Shilpa, this is a chicken-and-egg question really.

Times change. Consumers change. Retail formats change. Different things are important at different points of time in the evolution of a market. It is important to remember that the product is the message and the retail format is the medium. The product in many ways is the hero, and the retail format is the way the hero is available to the consumer.

As of today, the product is still the hero in Indian markets. There is, however, a gradual shift of power, especially in modern retail, where the retail format is becoming more and more important than the product. Here, very simply, consumers are moving from brand loyalty to store loyalty.

It works this way: A buyer is actually totally involved with brand Dove. She walks into her big retail outlet and finds it there. This is a perfect match for her. No dissonance here at all. This continues. Till one day when the store decides not to stock Dove, but stocks Palmolive. There is dissonance, but she is unwilling to shift stores just to buy this one missing brand for her shopping basket. She makes a compromise and buys Palmolive. She tries it and is happy. She shifts. The retail outlet has made this happen for Palmolive. The store and the retail chain are, therefore, more important than the brand in this case. This shift is gradual.

As of now it is a game of numbers. Modern retail comprises only 6.7 per cent of total value. As this deepens, the store brand will become more important than the product brand.

Further, marketers who own the product brand are trying to milk the cow that much longer. As long as possible. They too know the importance of the store brand, but they are underplaying it for now. The idea is to milk the power of the product brand as long as possible.

When Indian marketers want to enter overseas markets, what are the dominant hurdles? In the garments sector, for instance.

- Jai Chama, New Delhi

Jai, many hurdles really. Let me list the top three, though. The first one is that of quality. The second is one of consistency. The third is really a belief in brands and the worth of brand labels.

India is a huge country and there are many players in the space of supply. These many players have, over the decades, conveyed a rather “iffy” standard of quality.
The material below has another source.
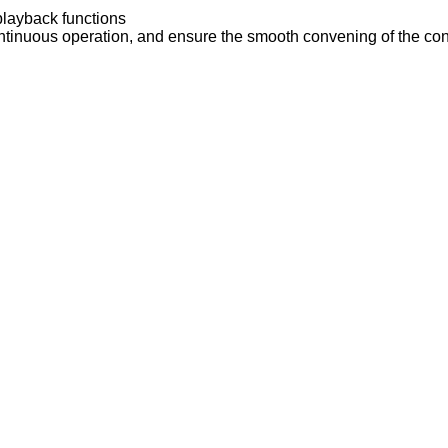
 playback functions
ontinuous operation, and ensure the smooth convening of the co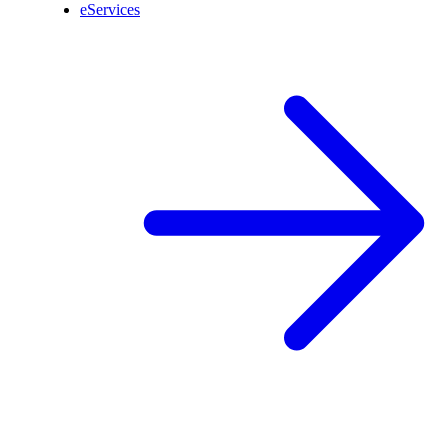
eServices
The yen to meet any price requirement with a product has dealt a deathblow to quality Indian garments. This needs to be corrected first.
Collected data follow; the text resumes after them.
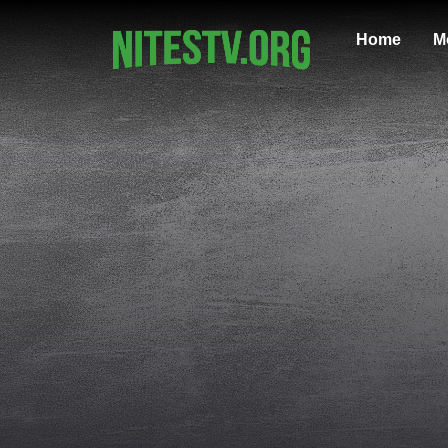
Home
M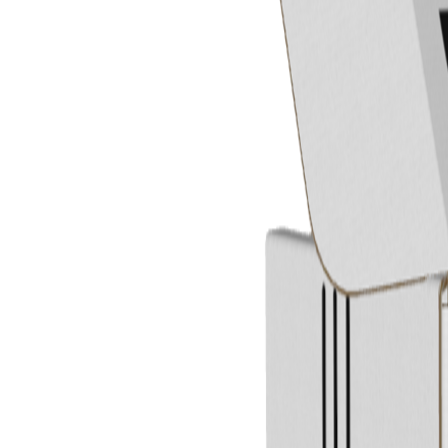
Previous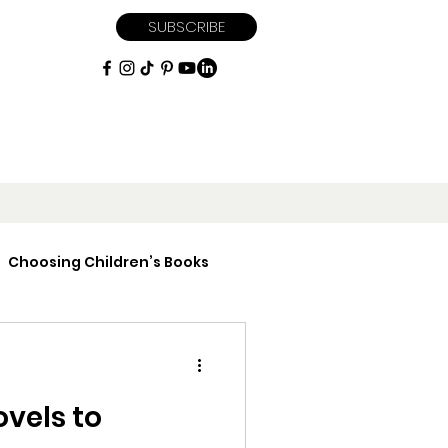
SUBSCRIBE
Choosing Children’s Books
iptions
ovels to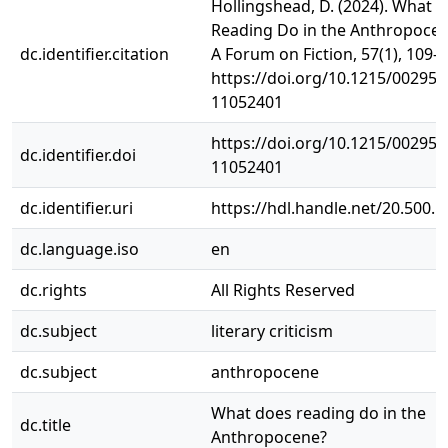
Hollingshead, D. (2024). What 
Reading Do in the Anthropocen
dc.identifier.citation
A Forum on Fiction, 57(1), 109–
https://doi.org/10.1215/002951
11052401
https://doi.org/10.1215/002951
dc.identifier.doi
11052401
dc.identifier.uri
https://hdl.handle.net/20.500.
dc.language.iso
en
dc.rights
All Rights Reserved
dc.subject
literary criticism
dc.subject
anthropocene
What does reading do in the
dc.title
Anthropocene?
In reality, we produce some of the best quality garments in India. But sadly, these come at a price. When a buyer is looking for a lower price, one compromises. This compromise has begun to represent the dominant image of Indian garments’ quality. That's sad. It needs correction.

Consistency is the second big issue. The big complaints are that of the first container load bringing in the best, and the successive ones coming with varying quality and count norms. That's again bad for Indian garments’ brand image. Stringent control of consistency norms is a hurdle to cross again and again and again.
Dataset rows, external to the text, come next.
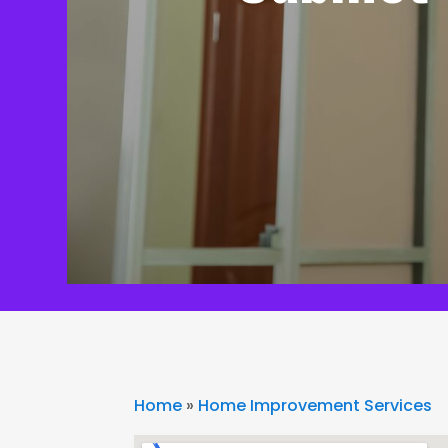
Home
»
Home Improvement Services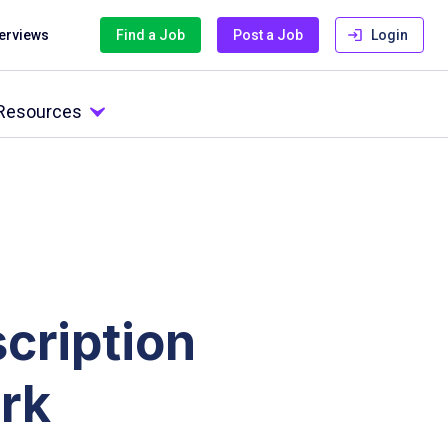
terviews
Find a Job
Post a Job
Login
 Resources
cription
rk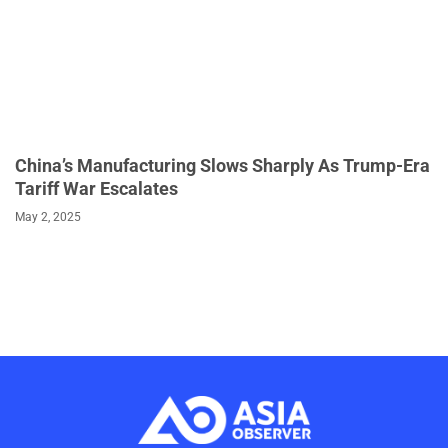
China’s Manufacturing Slows Sharply As Trump-Era
Tariff War Escalates
May 2, 2025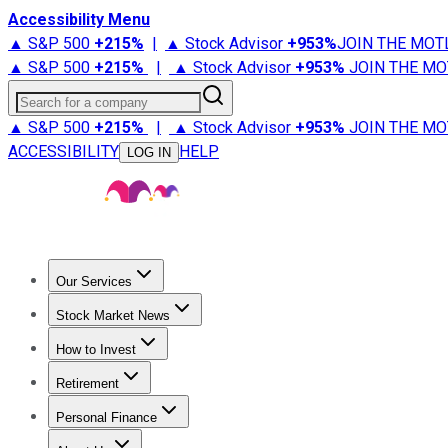
Accessibility Menu
▲ S&P 500
+
215%
|
▲ Stock Advisor
+
953%
JOIN THE MOT
▲ S&P 500
+
215%
|
▲ Stock Advisor
+
953%
JOIN THE MO
Search for a company
▲ S&P 500
+
215%
|
▲ Stock Advisor
+
953%
JOIN THE MO
ACCESSIBILITY
HELP
LOG IN
Our Services
All Services
Stock Advisor
Epic
Epic Plus
Fool Portfolios
Fo
Stock Market News
Trending News
Stock Market News
Market Movers
Tech S
How to Invest
How to Invest Money
What to Invest In
How to Invest in S
Retirement
Retirement News
Retirement 101
Types of Retirement Ac
Personal Finance
Best Credit Cards
Compare Credit Cards
Credit Card Revi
The third key issue is the belief in brands. Brands deliver premiums over time. We need to be ready to invest in brands, at times ahead of the curve of profit delivery. And we need to be patient here. This patience is normally lacking. Another hurdle to cross. And cross fast.

Remember, every year that passes by, and every year that we delay in investing in our own brand names, the process gets more and more expensive.

Cross all these, and you marry Cinderella who is waiting at the other end.